Minimum protection is a spar varnish with UV inhibitors. But if you want it to last, you should put on something with pigment. Do that and cedar or black locust will last a very long time.


----------



## Jeffzhear (Dec 2, 2006)

From my experience I would rather work with Cedar anyday, over black locust. When I cut locust off of my mill, it bows like a recurve bow coming off the saw blade, unless it's a 4x4 or larger. 1 inch or 5/4 bows like crazy and would be impossible for me to make anything out of, except firewood.

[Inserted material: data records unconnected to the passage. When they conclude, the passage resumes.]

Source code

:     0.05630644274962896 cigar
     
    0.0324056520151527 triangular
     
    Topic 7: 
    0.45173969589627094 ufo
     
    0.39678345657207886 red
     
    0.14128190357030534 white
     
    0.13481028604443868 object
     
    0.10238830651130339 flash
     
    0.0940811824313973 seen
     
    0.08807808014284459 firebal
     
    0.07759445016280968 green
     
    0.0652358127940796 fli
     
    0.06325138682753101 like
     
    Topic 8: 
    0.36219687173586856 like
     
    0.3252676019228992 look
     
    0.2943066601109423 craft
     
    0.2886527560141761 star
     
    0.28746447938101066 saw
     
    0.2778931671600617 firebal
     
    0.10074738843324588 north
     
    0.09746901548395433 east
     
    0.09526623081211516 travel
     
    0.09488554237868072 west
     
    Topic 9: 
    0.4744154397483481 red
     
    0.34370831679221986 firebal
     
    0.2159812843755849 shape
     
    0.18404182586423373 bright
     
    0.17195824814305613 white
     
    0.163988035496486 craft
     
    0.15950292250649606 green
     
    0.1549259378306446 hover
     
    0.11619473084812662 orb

It does burn great though!


----------



## AHudd (Mar 5, 2015)

I was told by some oldtimers in this area that the Black Locust trees were cut down to make fence posts, because once properly dried they are more rot resistant than everything in this area.

Alex


----------



## r2t2 (Apr 20, 2016)

AHudd said:


> I was told by some oldtimers in this area that the Black Locust trees were cut down to make fence posts, because once properly dried they are more rot resistant than everything in this area.
> 
> Alex


We use hedge or Osage Orange for our fence posts. After a year, it just gets harder. We've got some posts that have been in the ground for decades and still standing strong.


----------



## mtnmyke (Apr 27, 2017)

Maybe the OP can let us know what held up the best - as it's been 14 years since he originally made the post!


----------



## Rader Sidetrack (Nov 30, 2011)

There was a "spammer" post that reactivated this thread. Then I '_banned/spam cleaned_' the spammer, and as a result now it looks like _AHudd_ reactivated a 14 year old thread. But that is _not_ the case, it was the [now _dear-departed _] spammer.


----------



## AHudd (Mar 5, 2015)

I thought I had fallen for the dastardly "Recommended Reading" Trap. 

Alex


----------



## Tim KS (May 9, 2014)

AHudd said:


> I thought I had fallen for the dastardly "Recommended Reading" Trap.
> 
> Alex


Since it's up running again, tell the OP that hedge wood will stand up fine for hives....if you can find someone foolish enough to cut it into boards. I guess the bees would find enough propolis to fill the splits in the boards. 

Lots of Black Locus were made into spokes for old wagon wheels too.


----------